Pull every "luce" line out of the data below.

Data extracts Block Start

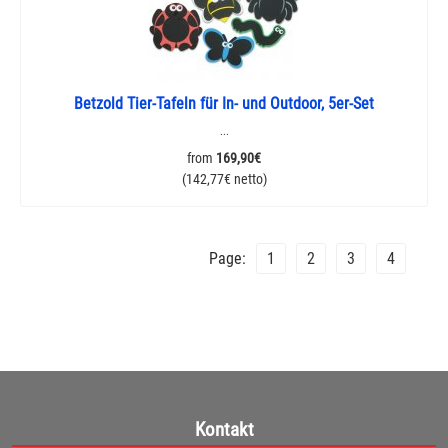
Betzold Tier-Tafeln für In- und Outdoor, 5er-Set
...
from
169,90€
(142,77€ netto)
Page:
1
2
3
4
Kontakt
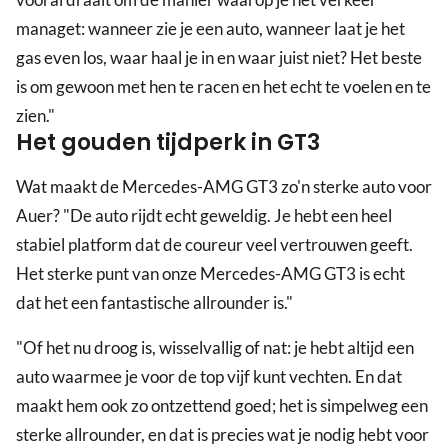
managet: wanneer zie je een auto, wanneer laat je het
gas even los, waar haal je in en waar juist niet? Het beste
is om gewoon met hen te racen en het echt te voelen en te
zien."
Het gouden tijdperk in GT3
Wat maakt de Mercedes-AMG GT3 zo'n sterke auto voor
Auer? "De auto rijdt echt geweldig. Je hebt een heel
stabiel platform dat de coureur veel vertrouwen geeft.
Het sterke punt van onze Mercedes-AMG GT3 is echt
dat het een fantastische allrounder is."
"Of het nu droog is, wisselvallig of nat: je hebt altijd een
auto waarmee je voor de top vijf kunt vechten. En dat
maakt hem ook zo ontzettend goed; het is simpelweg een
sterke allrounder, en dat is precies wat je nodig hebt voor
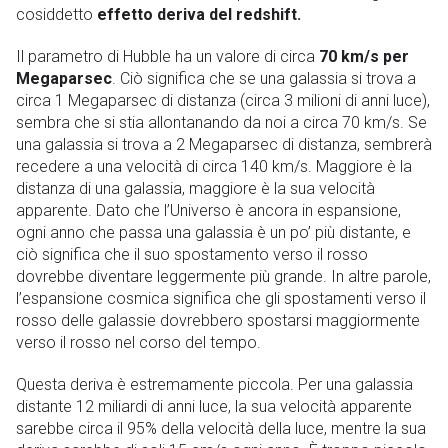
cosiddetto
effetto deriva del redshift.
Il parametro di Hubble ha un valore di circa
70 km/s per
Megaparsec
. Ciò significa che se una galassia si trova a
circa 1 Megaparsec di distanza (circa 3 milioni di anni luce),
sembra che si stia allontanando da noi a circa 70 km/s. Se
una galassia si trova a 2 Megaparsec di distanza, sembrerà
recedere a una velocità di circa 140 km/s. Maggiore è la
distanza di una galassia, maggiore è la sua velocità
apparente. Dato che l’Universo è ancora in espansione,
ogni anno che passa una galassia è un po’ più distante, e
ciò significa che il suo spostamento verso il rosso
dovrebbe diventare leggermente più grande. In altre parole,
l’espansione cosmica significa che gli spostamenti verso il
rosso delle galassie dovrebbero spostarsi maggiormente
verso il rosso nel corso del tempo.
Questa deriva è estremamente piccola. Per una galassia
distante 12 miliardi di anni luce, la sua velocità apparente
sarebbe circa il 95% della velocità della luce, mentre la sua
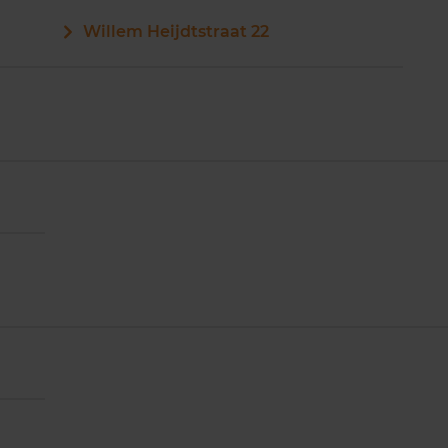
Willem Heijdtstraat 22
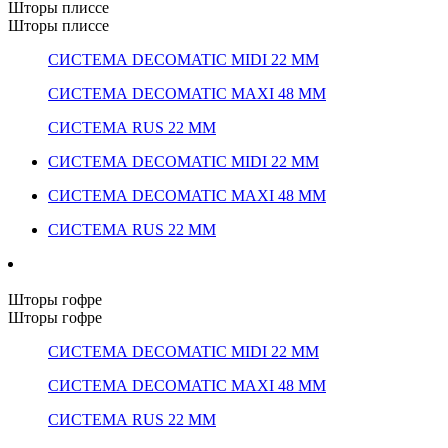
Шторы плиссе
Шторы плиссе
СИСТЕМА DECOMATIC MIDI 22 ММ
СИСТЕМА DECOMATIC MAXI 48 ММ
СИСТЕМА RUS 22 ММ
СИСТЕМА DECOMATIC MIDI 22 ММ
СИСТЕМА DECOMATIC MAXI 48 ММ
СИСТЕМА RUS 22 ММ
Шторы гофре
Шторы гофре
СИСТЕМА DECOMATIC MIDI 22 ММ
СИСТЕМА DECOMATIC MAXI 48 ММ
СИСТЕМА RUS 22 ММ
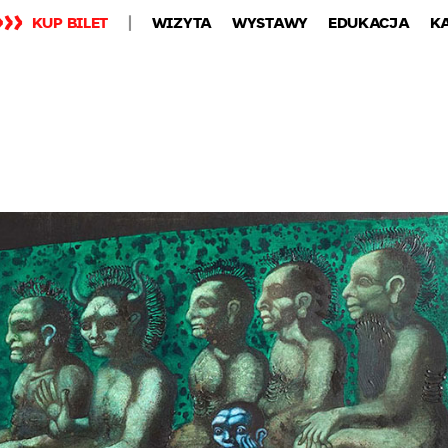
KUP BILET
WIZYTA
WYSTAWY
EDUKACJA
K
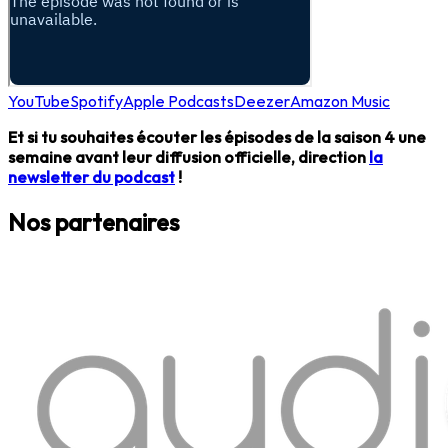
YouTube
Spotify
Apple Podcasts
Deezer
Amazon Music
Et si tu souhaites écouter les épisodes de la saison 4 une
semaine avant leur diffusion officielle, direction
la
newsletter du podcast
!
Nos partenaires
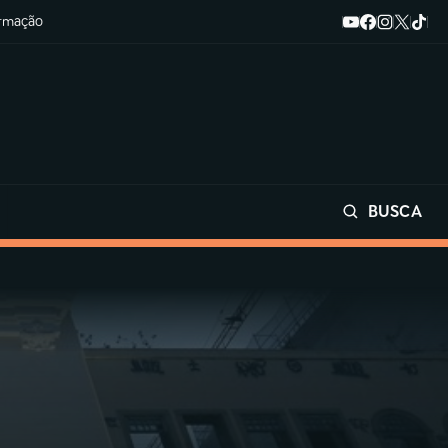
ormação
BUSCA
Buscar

Data extracts Block End
Data extracts Block Start

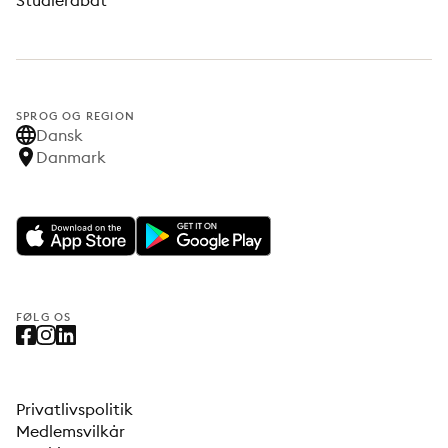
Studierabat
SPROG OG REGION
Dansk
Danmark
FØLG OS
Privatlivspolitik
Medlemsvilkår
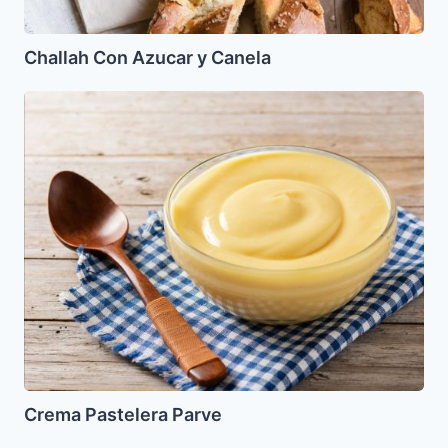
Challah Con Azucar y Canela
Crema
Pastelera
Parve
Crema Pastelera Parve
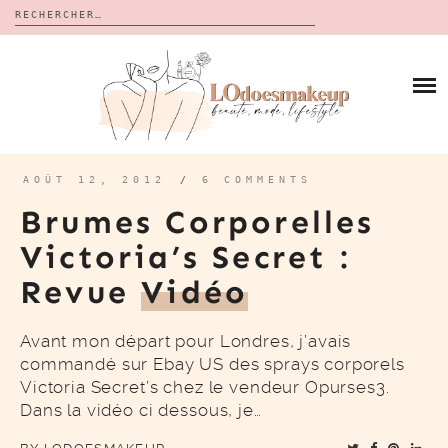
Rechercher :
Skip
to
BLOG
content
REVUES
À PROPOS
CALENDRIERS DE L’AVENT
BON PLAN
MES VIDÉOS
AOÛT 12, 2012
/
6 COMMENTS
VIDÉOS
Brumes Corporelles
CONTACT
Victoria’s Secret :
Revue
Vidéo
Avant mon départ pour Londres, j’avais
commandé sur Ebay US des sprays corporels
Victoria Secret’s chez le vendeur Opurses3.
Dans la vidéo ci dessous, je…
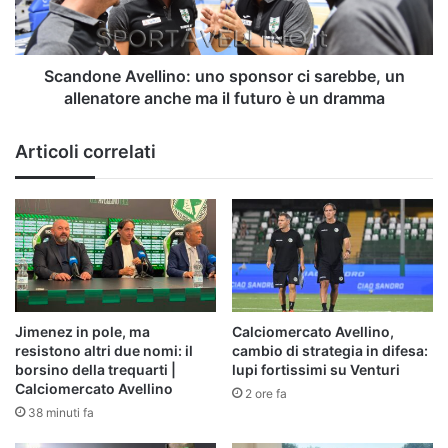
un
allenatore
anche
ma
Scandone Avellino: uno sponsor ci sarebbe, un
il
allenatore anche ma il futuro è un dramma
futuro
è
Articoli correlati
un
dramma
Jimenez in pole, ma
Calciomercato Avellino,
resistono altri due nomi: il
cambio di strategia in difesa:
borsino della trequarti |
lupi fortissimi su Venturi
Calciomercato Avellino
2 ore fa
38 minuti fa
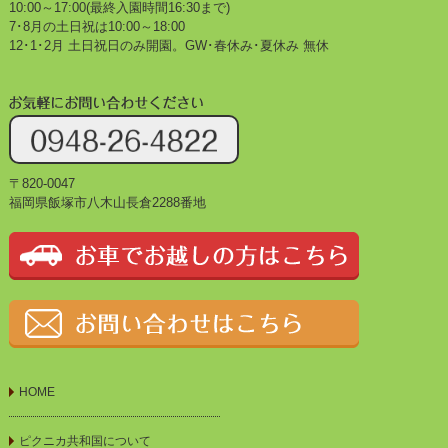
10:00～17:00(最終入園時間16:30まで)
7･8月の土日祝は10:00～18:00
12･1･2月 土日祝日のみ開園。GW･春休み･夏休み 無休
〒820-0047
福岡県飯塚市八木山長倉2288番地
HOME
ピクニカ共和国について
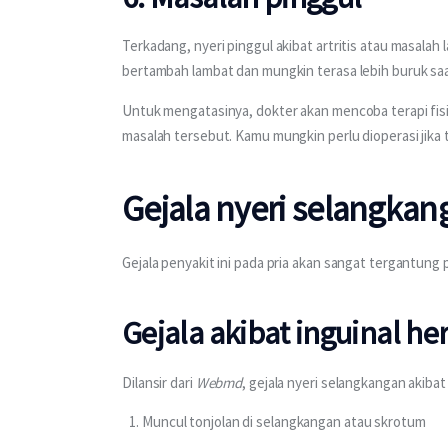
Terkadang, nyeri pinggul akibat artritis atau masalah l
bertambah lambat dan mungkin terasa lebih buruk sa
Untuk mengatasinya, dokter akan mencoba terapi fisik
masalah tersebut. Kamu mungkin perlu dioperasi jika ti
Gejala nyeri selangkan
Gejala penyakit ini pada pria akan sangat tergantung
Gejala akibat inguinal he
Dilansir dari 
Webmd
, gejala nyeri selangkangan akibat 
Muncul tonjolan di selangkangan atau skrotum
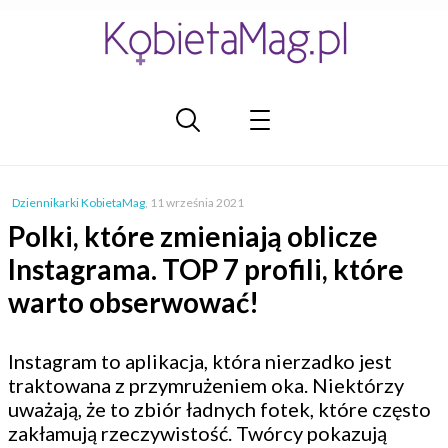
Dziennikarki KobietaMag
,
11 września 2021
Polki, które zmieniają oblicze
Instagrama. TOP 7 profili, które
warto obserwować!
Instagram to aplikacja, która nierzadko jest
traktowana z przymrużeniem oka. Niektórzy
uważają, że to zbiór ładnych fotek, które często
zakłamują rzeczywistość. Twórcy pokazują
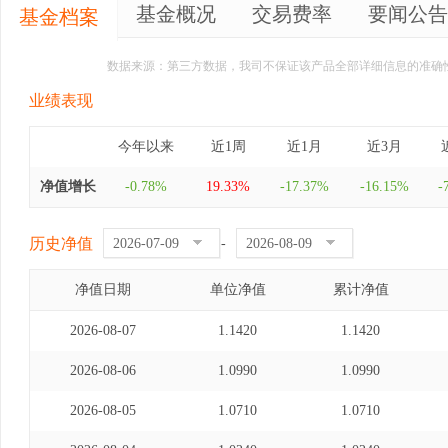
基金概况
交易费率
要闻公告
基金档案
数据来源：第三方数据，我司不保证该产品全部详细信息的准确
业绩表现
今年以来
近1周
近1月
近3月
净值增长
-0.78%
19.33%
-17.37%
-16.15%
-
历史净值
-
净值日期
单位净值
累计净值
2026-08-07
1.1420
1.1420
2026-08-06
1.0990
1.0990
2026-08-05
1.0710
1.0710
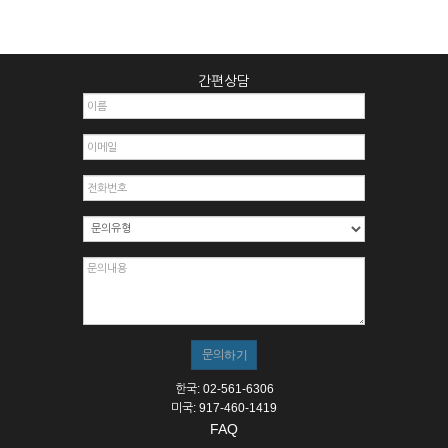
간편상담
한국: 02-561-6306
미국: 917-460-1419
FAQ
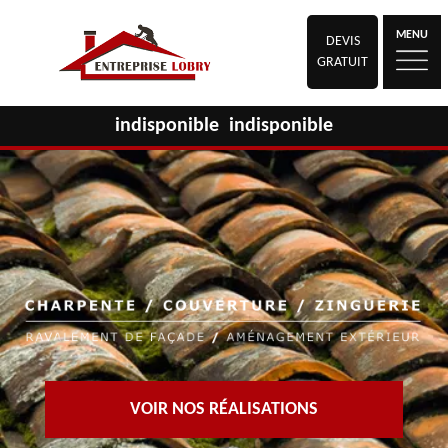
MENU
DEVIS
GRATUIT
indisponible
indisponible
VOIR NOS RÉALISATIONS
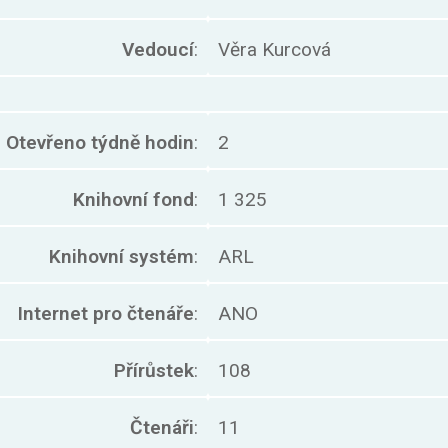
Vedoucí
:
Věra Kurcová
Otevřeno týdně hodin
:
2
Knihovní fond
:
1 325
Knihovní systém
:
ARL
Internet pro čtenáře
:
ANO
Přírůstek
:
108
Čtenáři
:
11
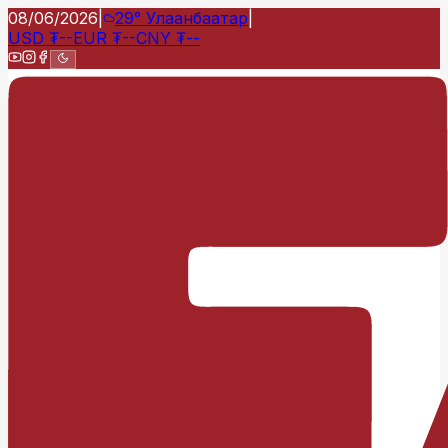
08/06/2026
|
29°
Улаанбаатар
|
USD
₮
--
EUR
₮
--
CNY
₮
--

Data extracts Block End
Data extracts Block Start

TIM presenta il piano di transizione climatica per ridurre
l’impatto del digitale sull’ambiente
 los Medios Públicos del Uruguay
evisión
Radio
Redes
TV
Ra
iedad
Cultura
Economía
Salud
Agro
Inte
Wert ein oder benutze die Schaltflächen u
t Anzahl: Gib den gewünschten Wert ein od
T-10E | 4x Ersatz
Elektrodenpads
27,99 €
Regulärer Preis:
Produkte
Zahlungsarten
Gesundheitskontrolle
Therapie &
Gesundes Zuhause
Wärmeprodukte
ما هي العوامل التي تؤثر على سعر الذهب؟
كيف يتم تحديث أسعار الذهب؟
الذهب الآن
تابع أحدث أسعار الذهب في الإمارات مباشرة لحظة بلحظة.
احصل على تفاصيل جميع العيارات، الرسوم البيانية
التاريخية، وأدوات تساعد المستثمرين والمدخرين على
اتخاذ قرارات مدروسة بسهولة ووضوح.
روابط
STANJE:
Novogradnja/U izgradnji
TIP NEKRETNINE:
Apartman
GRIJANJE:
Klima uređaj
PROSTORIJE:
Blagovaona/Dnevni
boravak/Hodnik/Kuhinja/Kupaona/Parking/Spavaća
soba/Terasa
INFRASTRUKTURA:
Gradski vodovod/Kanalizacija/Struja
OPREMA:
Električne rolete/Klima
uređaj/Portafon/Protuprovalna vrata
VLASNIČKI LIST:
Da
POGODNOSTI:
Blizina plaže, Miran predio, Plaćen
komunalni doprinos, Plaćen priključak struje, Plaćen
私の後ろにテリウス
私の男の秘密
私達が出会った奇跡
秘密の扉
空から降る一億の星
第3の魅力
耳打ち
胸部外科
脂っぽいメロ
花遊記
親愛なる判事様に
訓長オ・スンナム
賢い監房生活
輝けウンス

Data extracts Block End

Answer for the task
circa 1 Megaparsec di distanza (circa 3 milioni di anni luce),
distante 12 miliardi di anni luce, la sua velocità apparente
sarebbe circa il 95% della velocità della luce, mentre la sua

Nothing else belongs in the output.